Overview
Since the introduction of high-throughput, second-generation DNA sequencing technologies, there has been an enormous increase in the size of datasets being used for estimating bacterial population phylodynamics. Although many phylogenetic techniques are scalable to hundreds of bacterial genomes, methods which have been used for mitigating the effect of mechanisms of horizontal sequence transfer on phylogenetic reconstructions cannot cope with these new datasets. Gubbins (Genealogies Unbiased By recomBinations In Nucleotide Sequences) is an algorithm that iteratively identifies loci containing elevated densities of base substitutions while concurrently constructing a phylogeny based on the putative point mutations outside of these regions. Simulations demonstrate the algorithm generates highly accurate reconstructions under realistic models of short-term bacterial evolution, and can be run in only a few hours on alignments of hundreds of bacterial genome sequences.
The paper
The paper is available from Nucleic Acids Research (open access): Rapid phylogenetic analysis of large samples of recombinant bacterial whole genome sequences using Gubbins.Croucher N. J., Page A. J., Connor T. R., Delaney A. J., Keane J. A., Bentley S. D., Parkhill J., Harris S.R. "Rapid phylogenetic analysis of large samples of recombinant bacterial whole genome sequences using Gubbins". doi:10.1093/nar/gku1196, Nucleic Acids Research, 2014.
Installation
Detailed installation instructions are available in the README file.

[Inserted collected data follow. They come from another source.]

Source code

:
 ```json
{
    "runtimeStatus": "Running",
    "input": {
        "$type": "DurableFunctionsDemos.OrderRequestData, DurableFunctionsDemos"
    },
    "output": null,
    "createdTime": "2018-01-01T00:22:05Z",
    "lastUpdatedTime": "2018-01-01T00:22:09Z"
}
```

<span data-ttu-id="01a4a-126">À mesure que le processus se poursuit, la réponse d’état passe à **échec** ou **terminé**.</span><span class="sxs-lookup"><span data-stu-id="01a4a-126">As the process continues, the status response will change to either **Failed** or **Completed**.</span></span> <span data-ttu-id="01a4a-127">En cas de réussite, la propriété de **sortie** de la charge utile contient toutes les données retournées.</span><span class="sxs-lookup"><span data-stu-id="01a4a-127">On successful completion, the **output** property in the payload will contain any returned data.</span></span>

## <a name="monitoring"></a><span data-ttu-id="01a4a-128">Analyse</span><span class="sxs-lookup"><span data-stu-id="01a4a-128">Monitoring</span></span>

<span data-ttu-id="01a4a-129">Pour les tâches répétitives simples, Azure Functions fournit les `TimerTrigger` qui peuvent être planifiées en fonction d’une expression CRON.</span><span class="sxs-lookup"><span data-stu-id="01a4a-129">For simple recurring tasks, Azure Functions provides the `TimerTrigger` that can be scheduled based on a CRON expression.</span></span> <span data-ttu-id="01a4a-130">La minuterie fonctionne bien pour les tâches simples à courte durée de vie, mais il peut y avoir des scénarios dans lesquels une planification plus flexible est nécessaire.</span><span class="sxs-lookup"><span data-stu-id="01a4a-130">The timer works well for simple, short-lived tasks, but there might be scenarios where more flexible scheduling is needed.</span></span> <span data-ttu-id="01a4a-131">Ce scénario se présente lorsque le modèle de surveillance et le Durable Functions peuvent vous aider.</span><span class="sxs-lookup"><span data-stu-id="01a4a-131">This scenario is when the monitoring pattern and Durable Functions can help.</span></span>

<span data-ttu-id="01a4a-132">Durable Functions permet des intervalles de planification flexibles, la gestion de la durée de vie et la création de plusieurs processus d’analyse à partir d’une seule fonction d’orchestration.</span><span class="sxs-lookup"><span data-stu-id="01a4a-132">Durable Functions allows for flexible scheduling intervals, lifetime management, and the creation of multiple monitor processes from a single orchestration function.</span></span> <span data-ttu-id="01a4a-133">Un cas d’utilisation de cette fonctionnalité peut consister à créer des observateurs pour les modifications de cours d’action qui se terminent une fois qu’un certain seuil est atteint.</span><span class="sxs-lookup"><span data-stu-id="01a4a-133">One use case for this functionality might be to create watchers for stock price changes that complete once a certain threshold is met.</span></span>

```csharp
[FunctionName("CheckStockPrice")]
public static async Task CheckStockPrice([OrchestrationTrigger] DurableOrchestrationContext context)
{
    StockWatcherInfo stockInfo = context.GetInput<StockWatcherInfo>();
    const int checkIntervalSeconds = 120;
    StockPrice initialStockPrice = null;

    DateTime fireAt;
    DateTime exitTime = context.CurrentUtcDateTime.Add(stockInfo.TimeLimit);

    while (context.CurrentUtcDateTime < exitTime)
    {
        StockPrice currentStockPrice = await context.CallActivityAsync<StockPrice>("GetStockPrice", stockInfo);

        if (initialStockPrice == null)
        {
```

If you already have anaconda installed, then run:
conda create -n gubbins
conda activate gubbins
conda config --add channels r
conda config --add channels defaults
conda config --add channels conda-forge
conda config --add channels bioconda
conda install gubbins
User manual
Instructions on how to use the software are detailed in the manualQuickstart tutorial with example datasets
- A small set of S. pneumoniae PMEN3 assemblies can be downloaded here (6.5 Mb archive of assemblies and a reference annotation). A brief tutorial on how to analyse such data is here here
- A small S. pneumoniae PMEN1 dataset can be downloaded here (6.4 Mb multi-FASTA whole genome alignment file). The expected output is here
- A small S. aureus ST239 dataset can be downloaded here (11.3 Mb multi-FASTA whole genome alignment file). The expected output is here
Feedback/Issues
Please report problems to the issues page.
Frequently asked questions
What type of dataset can be analysed with Gubbins?
Gubbins detects recombinations through the locally-elevated densities of polymorphisms that arise when segments of sequence are acquired from a donor that is genetically divergent from the set of sequences being analysed. We recommend that you divide your population into strains using PopPUNK, and use Gubbins on a whole genome alignment of each strain separately.
Can the output of Roary be used as the input to Gubbins?
The output of Roary (the pan genome pipeline) cannot be used as the input to Gubbins. Gubbins requires a whole genome alignment as input, in order to analyse the spatial distribution of base substitutions.
Can an alignment of polymorphic sites be used as the input to Gubbins?
An alignment of polymorphic sites cannot be used as the input to Gubbins. Gubbins requires a whole genome alignment as input, in order to analyse the spatial distribution of base substitutions.